En déjeunant pour vingt-deux sous... avec Métro, parolier de talent et avocat sans cause, j'écrivis : "Chandelle est morte"

Je me souviens qu'un jour, un de mes paroliers, nommé Métro, avocat à la Cour d'appel, mais avocat sans cause, et qui avait laissé toque et robe pour la chanson, me dit :

- Je ne suis pas riche, Scotto.

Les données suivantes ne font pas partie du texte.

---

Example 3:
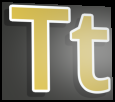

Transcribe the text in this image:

Tt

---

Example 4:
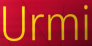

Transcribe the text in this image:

Urmi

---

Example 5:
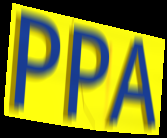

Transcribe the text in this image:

PPA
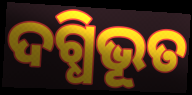
ଦଗ୍ଧିଭୂତ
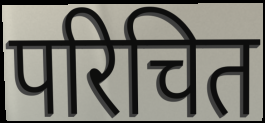
परिचित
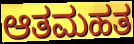
ಆತಮಹತ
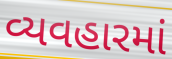
વ્યવહારમાં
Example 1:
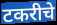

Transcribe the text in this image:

टकरीचे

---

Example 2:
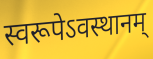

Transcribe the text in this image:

स्वरूपेऽवस्थानम्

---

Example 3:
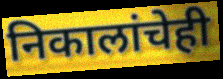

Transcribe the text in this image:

निकालांचेही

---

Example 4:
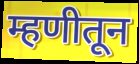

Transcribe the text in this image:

म्हणीतून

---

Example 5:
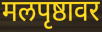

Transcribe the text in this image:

मलपृष्ठावर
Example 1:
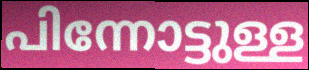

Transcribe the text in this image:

പിന്നോട്ടുള്ള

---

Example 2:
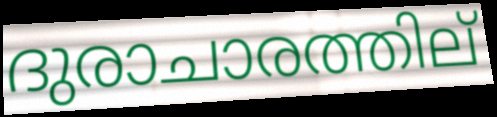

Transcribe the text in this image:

ദുരാചാരത്തില്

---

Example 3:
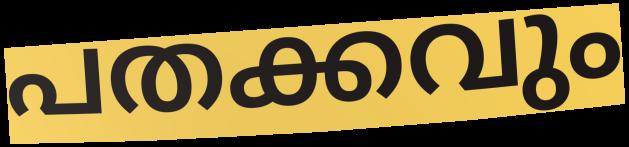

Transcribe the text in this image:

പതക്കവും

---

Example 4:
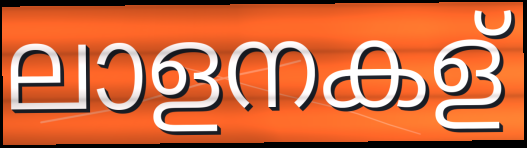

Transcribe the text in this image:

ലാളനകള്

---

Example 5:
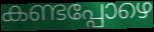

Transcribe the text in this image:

കണ്ടപ്പോഴെ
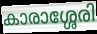
കാരാശ്ശേരി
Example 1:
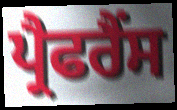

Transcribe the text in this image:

ਪ੍ਰੈਫਰੈਂਸ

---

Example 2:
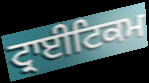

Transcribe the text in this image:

ਟ੍ਰਾਈਟਿਕਮ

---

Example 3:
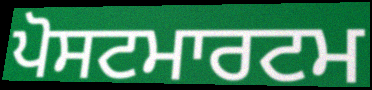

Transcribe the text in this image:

ਪੋਸਟਮਾਰਟਮ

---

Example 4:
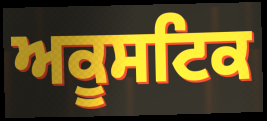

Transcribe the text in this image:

ਅਕੂਸਟਿਕ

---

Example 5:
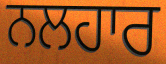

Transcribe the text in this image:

ਨਲਹਾਰ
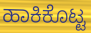
ಹಾಕಿಕೊಟ್ಟ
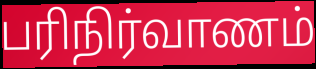
பரிநிர்வாணம்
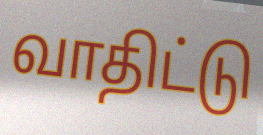
வாதிட்டு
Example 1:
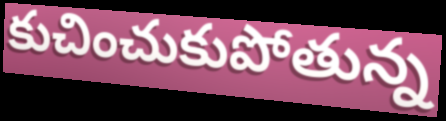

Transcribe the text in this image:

కుచించుకుపోతున్న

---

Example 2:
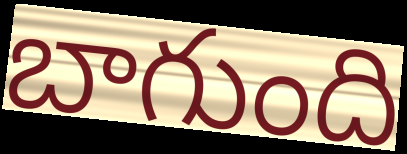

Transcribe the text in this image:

బాగుంది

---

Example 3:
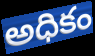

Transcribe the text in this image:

అధికం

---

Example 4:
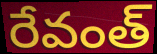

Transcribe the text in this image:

రేవంత్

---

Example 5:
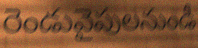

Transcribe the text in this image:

రెండువైపులనుండీ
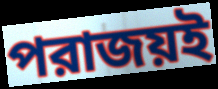
পরাজয়ই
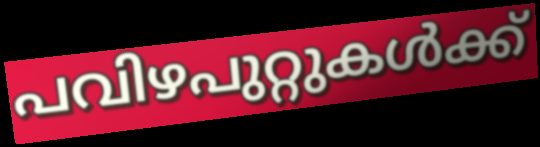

Ça ne change guère : seize sous en poche, et toi ?

- Moi, à peu près autant.

- Si nous réunissions nos deux bourses, qu'en dis-tu ? Au lieu de mal manger, chacun de notre côté au restaurant, on pourrait peut-être aller dîner chez toi ?

J'habitais une petite chambre au septième étage d'un hôtel, rue Mazagran.

Nous achetâmes : un pain, deux sous (il coûtait à ce moment-là quatre sous le kilo) ; un litre de vin, deux sous (il y en avait à trois sous, mais le marchand, un ami, m'avait dit "C'est le même") ; un beefsteak, douze sous - et nous en avions à ce prix-là une bonne portion pour chacun -; un morceau de fromage, quatre sous; deux sous de fruit pour le dessert.

Nous fîmes un très bon repas, et il nous restait encore dix sous pour aller boire chacun un café arrosé chez le bougnat du coin.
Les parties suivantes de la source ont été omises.